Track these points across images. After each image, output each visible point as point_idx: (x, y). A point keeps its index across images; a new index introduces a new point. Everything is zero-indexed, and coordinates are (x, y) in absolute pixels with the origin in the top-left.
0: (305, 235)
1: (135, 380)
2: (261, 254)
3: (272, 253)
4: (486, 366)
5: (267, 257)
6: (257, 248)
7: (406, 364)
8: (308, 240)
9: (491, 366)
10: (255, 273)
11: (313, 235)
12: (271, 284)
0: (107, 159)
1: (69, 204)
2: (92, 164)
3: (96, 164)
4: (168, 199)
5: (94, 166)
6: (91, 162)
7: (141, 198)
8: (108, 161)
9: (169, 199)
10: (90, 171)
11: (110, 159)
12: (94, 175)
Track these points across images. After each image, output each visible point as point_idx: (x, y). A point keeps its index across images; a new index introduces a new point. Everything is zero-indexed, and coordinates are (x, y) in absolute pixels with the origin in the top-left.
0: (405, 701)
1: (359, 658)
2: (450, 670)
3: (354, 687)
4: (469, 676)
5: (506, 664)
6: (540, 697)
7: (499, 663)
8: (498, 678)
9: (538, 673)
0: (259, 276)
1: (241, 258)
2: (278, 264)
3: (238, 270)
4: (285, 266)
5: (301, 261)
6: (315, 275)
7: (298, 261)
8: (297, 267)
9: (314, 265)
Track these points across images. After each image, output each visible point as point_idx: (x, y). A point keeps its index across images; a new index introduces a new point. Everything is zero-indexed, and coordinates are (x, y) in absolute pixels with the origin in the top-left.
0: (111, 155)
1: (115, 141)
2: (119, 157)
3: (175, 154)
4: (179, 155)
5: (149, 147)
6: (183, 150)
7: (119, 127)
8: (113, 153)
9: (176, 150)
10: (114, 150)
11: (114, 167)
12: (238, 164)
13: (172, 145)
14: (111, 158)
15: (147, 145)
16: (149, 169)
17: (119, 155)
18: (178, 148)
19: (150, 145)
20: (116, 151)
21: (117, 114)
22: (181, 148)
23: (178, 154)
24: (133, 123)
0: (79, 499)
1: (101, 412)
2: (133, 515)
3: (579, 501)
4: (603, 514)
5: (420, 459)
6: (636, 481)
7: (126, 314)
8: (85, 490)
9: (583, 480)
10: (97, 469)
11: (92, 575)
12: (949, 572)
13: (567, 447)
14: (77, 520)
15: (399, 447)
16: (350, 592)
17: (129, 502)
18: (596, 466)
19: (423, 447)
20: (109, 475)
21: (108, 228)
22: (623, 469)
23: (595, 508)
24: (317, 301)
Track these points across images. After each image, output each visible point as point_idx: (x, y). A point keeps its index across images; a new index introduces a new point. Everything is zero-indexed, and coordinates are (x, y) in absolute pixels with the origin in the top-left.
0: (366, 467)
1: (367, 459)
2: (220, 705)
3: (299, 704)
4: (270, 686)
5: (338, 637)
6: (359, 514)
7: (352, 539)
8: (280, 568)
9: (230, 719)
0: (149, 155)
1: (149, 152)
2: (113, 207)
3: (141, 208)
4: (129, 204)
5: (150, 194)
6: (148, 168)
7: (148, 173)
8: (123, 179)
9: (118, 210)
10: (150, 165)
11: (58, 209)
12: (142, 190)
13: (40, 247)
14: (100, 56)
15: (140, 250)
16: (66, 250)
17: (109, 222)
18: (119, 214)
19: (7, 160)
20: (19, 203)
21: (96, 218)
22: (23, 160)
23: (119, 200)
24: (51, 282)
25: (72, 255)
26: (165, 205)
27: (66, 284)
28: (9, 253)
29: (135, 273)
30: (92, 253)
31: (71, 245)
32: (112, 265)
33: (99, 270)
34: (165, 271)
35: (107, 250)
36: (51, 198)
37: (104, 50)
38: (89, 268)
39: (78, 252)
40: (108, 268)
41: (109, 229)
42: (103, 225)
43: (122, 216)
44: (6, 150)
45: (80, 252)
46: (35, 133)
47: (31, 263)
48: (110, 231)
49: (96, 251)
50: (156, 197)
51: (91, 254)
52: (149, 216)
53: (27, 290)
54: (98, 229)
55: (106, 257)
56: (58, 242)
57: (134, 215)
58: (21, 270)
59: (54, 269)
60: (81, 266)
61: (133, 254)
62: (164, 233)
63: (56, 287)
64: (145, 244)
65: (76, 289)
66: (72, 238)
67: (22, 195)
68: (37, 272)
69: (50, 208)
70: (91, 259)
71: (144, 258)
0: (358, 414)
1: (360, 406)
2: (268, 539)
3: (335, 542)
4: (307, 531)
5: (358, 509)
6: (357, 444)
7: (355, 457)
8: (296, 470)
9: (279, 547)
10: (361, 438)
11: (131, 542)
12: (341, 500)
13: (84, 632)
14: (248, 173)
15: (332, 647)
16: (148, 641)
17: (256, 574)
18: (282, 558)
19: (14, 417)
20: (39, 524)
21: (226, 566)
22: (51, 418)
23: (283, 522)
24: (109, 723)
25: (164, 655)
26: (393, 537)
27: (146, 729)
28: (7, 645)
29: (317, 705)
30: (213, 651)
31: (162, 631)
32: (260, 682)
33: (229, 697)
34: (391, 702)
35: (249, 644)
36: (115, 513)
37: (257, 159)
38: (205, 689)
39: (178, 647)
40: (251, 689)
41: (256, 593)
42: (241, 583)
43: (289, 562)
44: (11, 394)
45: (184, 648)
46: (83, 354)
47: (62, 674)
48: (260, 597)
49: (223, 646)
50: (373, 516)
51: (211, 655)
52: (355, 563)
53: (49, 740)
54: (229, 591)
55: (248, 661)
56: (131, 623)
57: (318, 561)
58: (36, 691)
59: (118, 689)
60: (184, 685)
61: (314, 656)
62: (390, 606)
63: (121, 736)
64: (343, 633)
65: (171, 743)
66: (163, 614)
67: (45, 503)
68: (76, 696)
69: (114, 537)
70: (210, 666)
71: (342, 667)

INSTRUCTIONS TO FOLLOW ->
The reply should hold only the lines of the listing above starting at the line containing "46: (35, 133)" and ending at the line containing "70: (91, 259)", exactly as written.

SOLUTION BELOW ->
46: (35, 133)
47: (31, 263)
48: (110, 231)
49: (96, 251)
50: (156, 197)
51: (91, 254)
52: (149, 216)
53: (27, 290)
54: (98, 229)
55: (106, 257)
56: (58, 242)
57: (134, 215)
58: (21, 270)
59: (54, 269)
60: (81, 266)
61: (133, 254)
62: (164, 233)
63: (56, 287)
64: (145, 244)
65: (76, 289)
66: (72, 238)
67: (22, 195)
68: (37, 272)
69: (50, 208)
70: (91, 259)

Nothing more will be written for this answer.